Holy Boobs and Butts! Put Some Real Clothes On!
on modesty in the church
I am quite certain to make some enemies with this, and while I wish that wasn’t the case, I will not withhold truth regardless. I speak it in love – for you, ladies, and for the men, but mostly for God. I won’t apologize for the truth, either. I just won’t.
Dear friend, modesty is a Biblical value. It is not misogyny, and it matters. I’ve seen your Facebook posts. I’ve read your rants against school dress codes penalizing girls when their underwear is showing. I’ve read your monologues on the virtues of yoga pants. And I have seen your own personal wardrobe choices. I’ve even seen what you allow your 5-year-old to wear, or your 15-year-old. And it makes me sad. I’ve heard you complain about men needing to control themselves, and that your clothing choices shouldn’t affect them. Maybe so, but it does.
You say you choose your attire because it’s comfortable. Then why don’t you wear flannel pajama pants all the time? You say wearing these clothes makes you feel good. And that’s because they make you look good—by the world’s standards—standards, which are designed to attract attention for physical attributes, usually by revealing body shape.
When I was 15, I didn’t understand modesty. I didn’t understand it fully at 35. So I understand. Our culture says we should be able to wear whatever makes us feel good and attractive. And, unfortunately, the definition of that is rapidly becoming less and less about the clothes and more and more about revealing what is underneath.
When I was 15, I was laying on the beach with friends wearing bikinis. We were 15 and had 15-year-olds bodies. We liked showing off those womanly curves and garnering a safe amount of attention. Walking by were two men, not together. One whistled. The other, sarcastically commented, “He wants you for your mind.” This memory stands out to me. We were all a little creeped out by the significantly older man whistling at us. But the other man’s sarcastic comment drew attention to the very mistake we were making in our wardrobe choices, and we all knew it. We were highlighting our bodies, attracting attention, but for the wrong reasons and from the wrong people.

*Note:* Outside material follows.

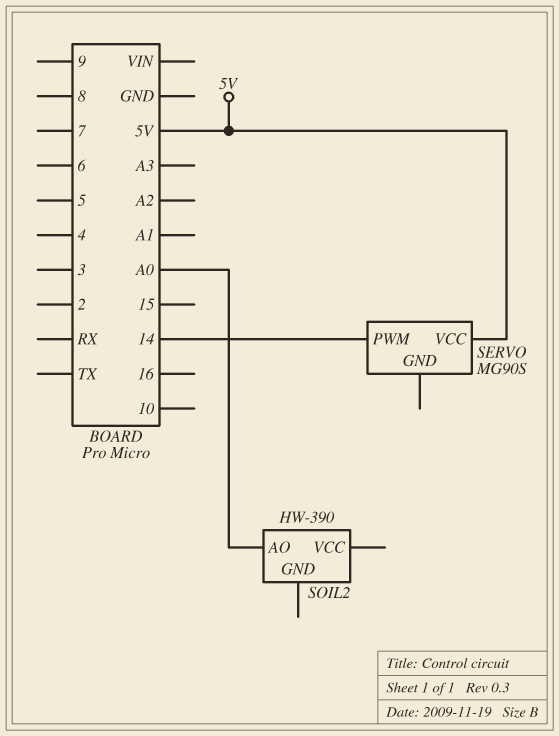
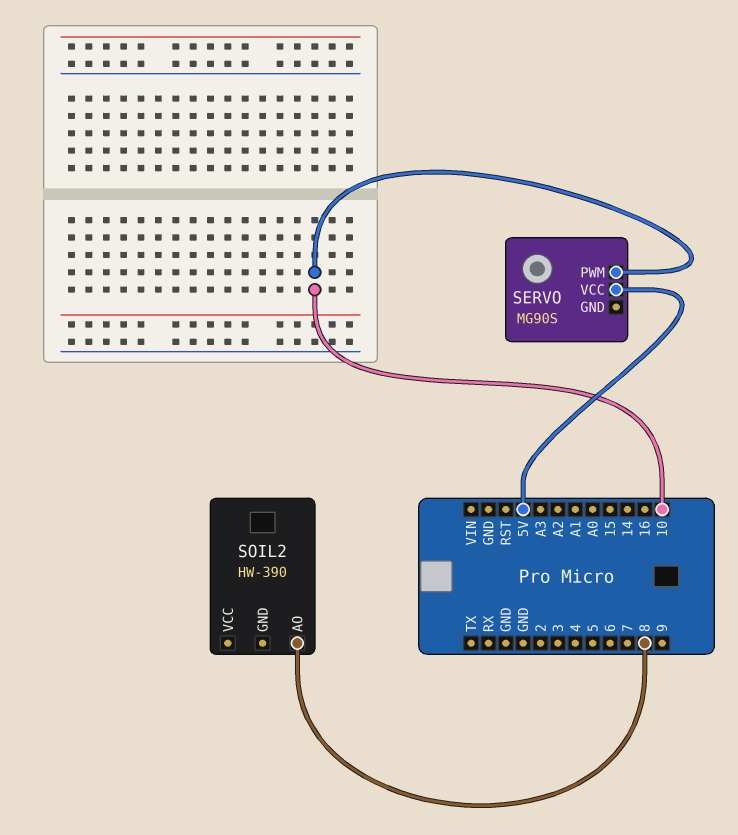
SERVO pin PWM: 14 -> 10
SOIL2 pin AO: A0 -> 8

Now, years later, as a married woman, I have a sneak peek into a man’s mind. And that is as scary as it sounds. As a recovered porn addict, he has shared with me the struggle he faced every day for much of his life. That struggle was you!
Your yoga pants, no matter how comfortable and buttery soft they are, can and do tempt men; and for the addict, it’s analogous to an alcoholic walking into a bar. Everyone knows an alcoholic should never walk into a bar. And the porn addict should never be around women revealing their bodies. The problem is you’re everywhere! And so that struggle presented itself at the post office, walking down the sidewalk, at our kids’ school plays, and at church. Yes, even at church. No place was safe.
I hear your argument that your clothing choices are not responsible for a man’s actions. And I don’t disagree. Each person is responsible for their own sin. Each person is responsible for entertaining temptation or resisting it. Your clothes on your body aren’t responsible, you say. And I won’t argue.
Modesty and Pornography Connection
However, what you may not realize is that pornography is the most pervasive addiction in America, and probably the world. It is estimated that 98% of men have looked at pornography at some point in their lives. Many, fortunately, have not struggled with an addiction, but oh so many have! Sex is the most commonly searched word on Google. It makes up about 25% of all search engine requests. And as any addict knows, for the man who is fighting it daily, the temptation begins with a trigger – the cleavage in the choir, so to speak, because it is absolutely everywhere!
Ladies, you should be concerned with the image you present through what you wear, particularly if you profess Jesus Christ. I understand women who really don’t know better, but for those of us in the church, we ought to. We ought to carry ourselves with dignity, we ought to dress in a way that elicits a feeling of care and concern for our brothers in Christ, for our sisters in Christ, whose husbands may be tempted by your attire. Because when you realize the depths of the addiction, the pervasiveness of this secret sin, you should care. While you may believe your leggings don’t matter, or your busty blouse is your business, modesty matters. Perhaps you never thought about the men who you cause to stumble—the good men, who are legitimately fighting to avert their eyes from you. Perhaps you never thought about their wives, your girlfriends. Perhaps you never considered it could be your husband next. Perhaps you never knew that 70% of men are pornography users. But now, you know. And I truly hope you care.